§ Material provided:
○ ○ ○ ○ ○ ○ ○
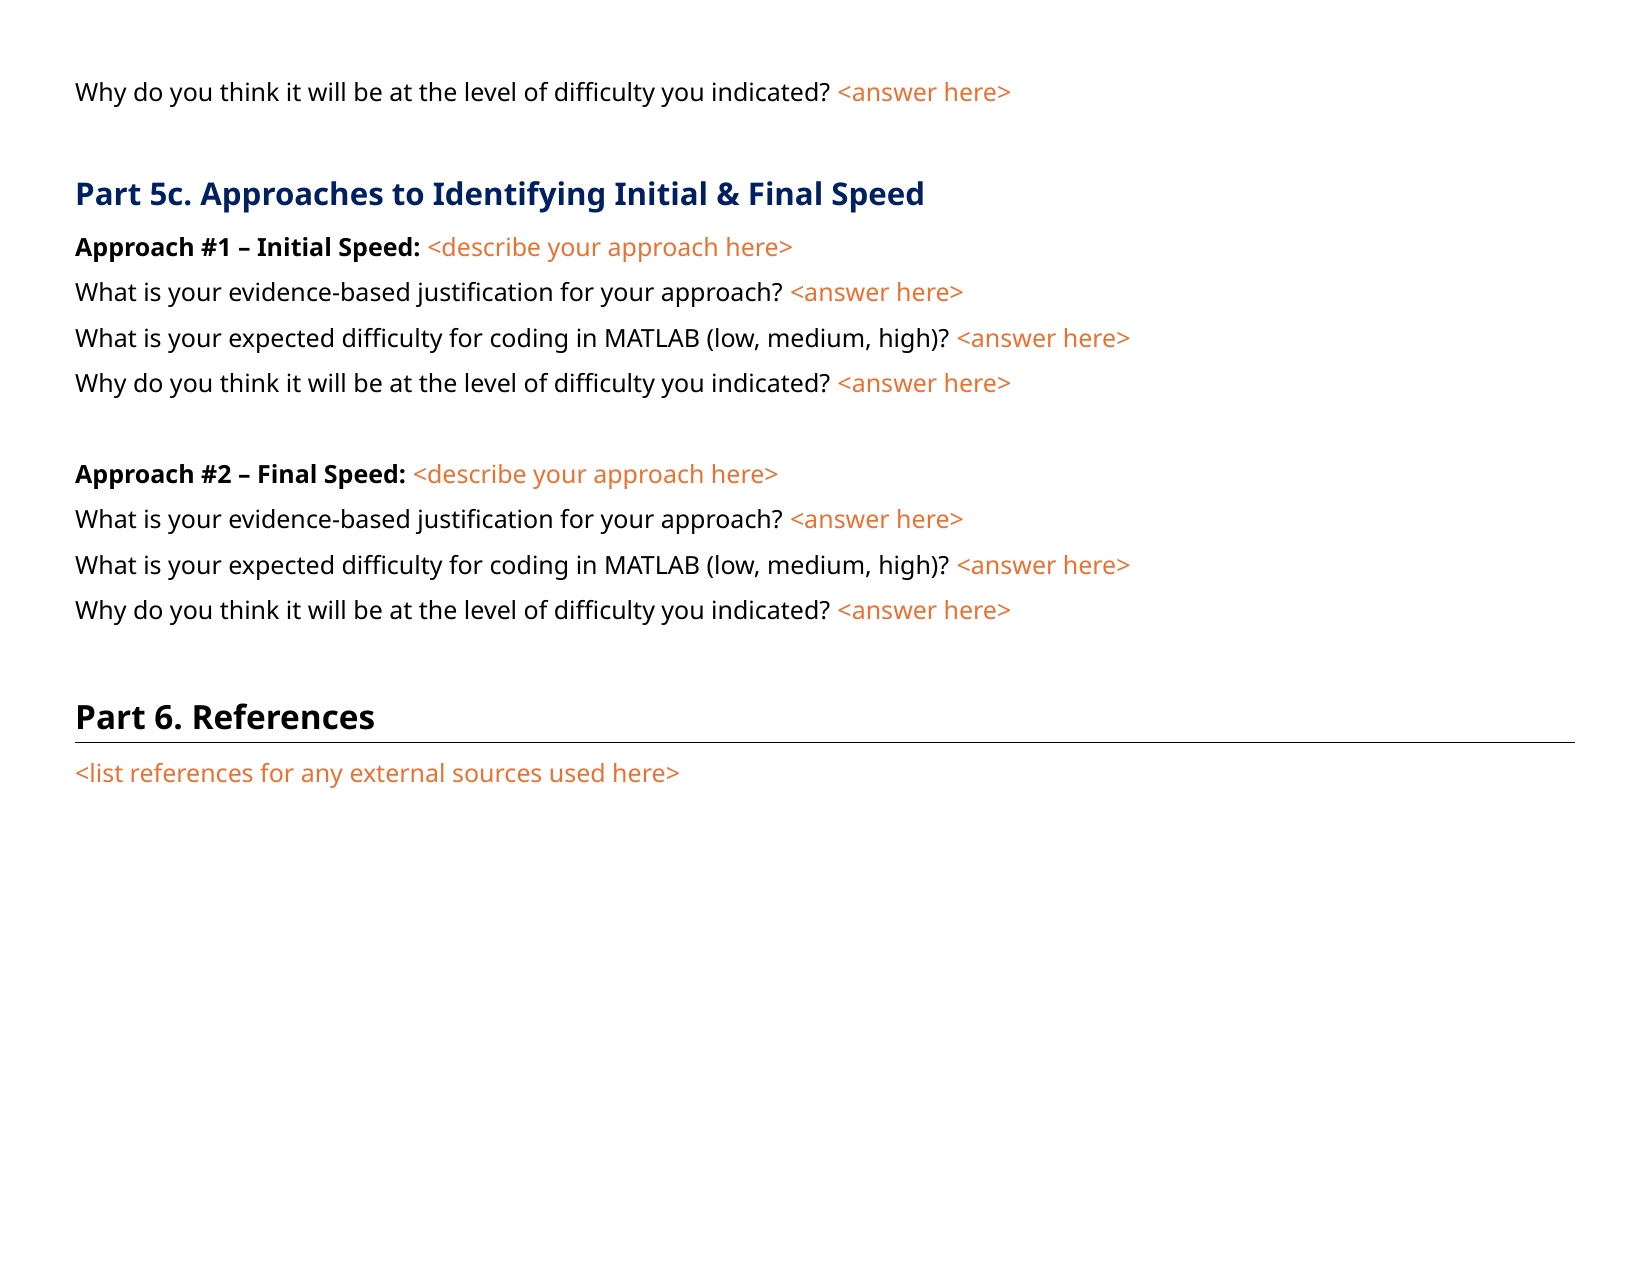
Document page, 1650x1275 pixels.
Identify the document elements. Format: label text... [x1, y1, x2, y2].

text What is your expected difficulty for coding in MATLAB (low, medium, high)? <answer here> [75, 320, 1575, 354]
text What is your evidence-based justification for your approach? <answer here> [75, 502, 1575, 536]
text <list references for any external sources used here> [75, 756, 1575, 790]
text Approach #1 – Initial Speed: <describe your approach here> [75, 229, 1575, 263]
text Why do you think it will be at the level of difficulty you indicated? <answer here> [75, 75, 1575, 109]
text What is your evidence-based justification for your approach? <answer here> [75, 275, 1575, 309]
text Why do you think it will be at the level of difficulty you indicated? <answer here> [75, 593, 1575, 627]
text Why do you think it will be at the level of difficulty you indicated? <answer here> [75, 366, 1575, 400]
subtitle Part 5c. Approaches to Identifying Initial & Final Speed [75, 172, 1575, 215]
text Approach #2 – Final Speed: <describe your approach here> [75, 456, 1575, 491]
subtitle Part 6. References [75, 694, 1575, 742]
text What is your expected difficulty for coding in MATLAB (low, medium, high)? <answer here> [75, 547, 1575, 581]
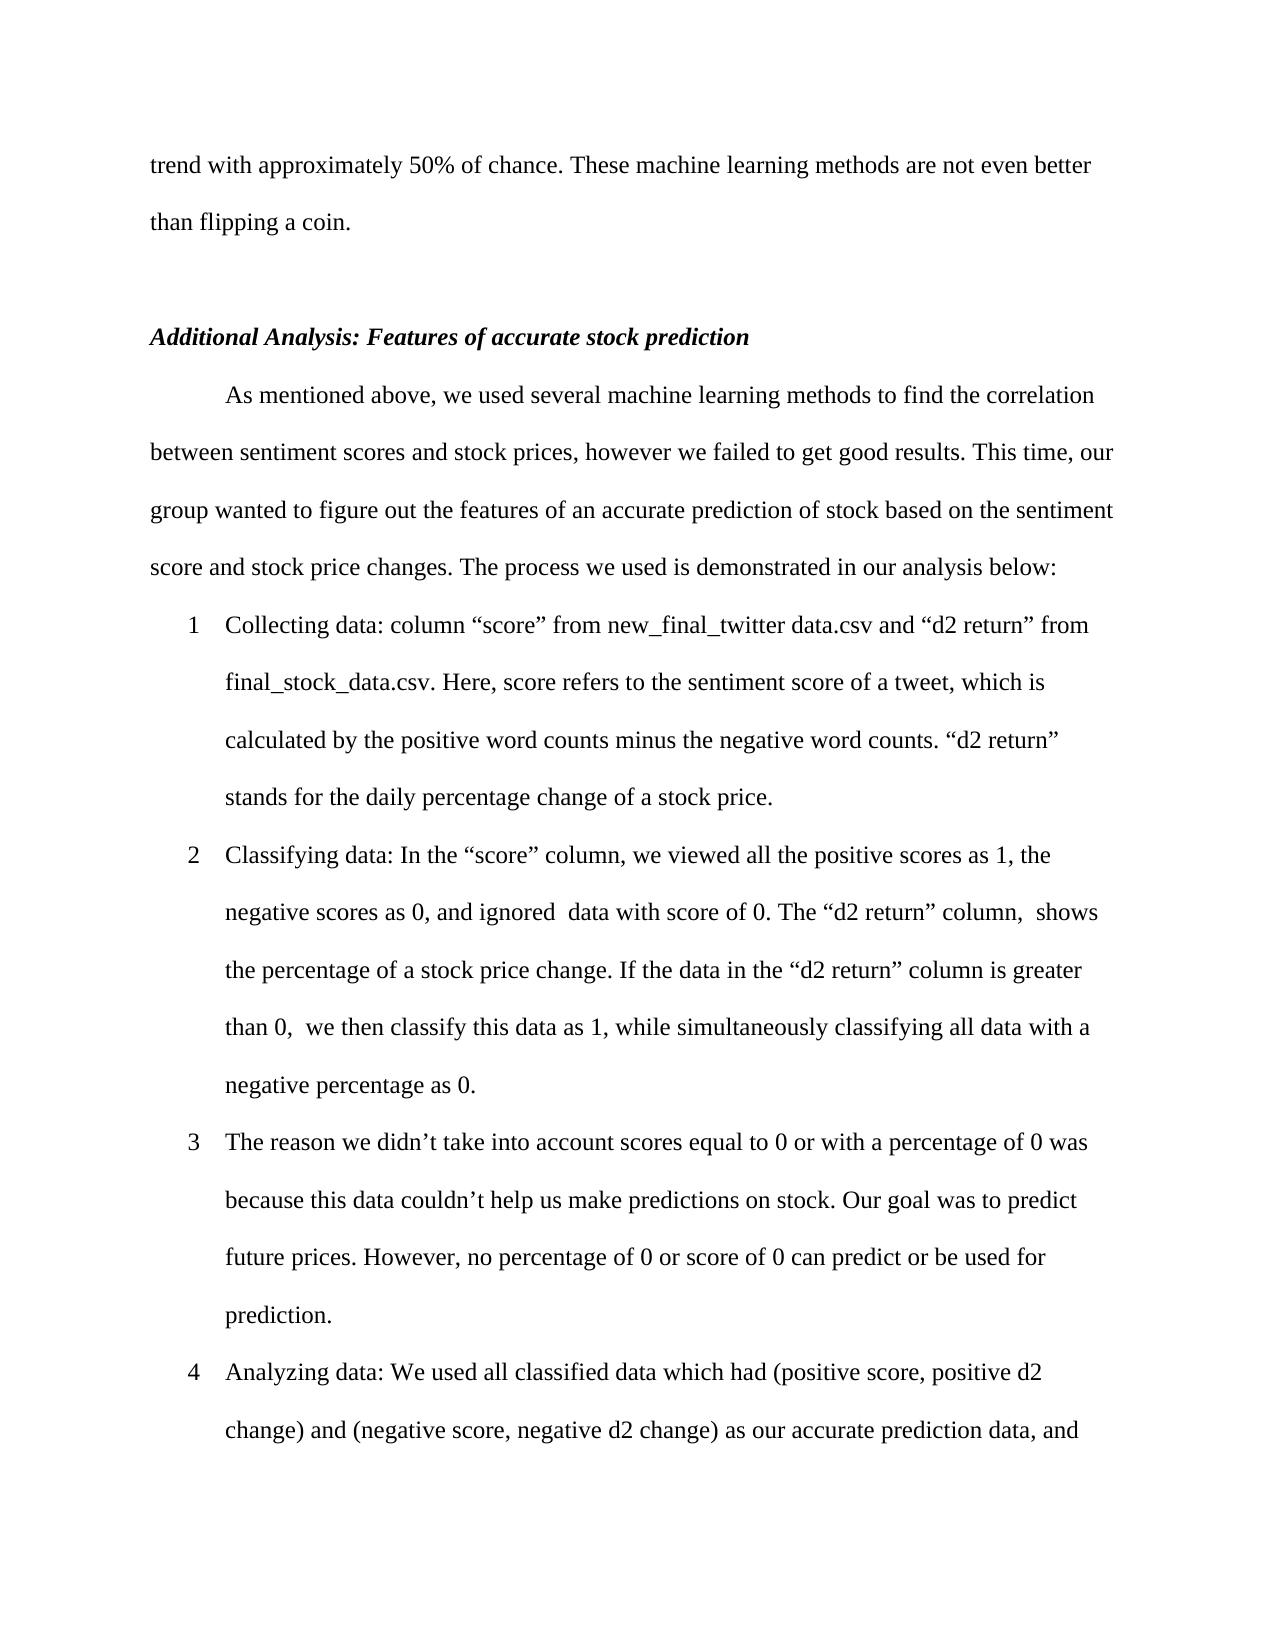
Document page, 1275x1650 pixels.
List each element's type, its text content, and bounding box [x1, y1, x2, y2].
○ ○ ○ ○ ○ ○ ○
§ Directions: Your answer should be the lines above that contain the word "pixels", copied out.

§ Solution for this exercise:
Document page, 1650x1275 pixels.
Document page, 1275x1650 pixels.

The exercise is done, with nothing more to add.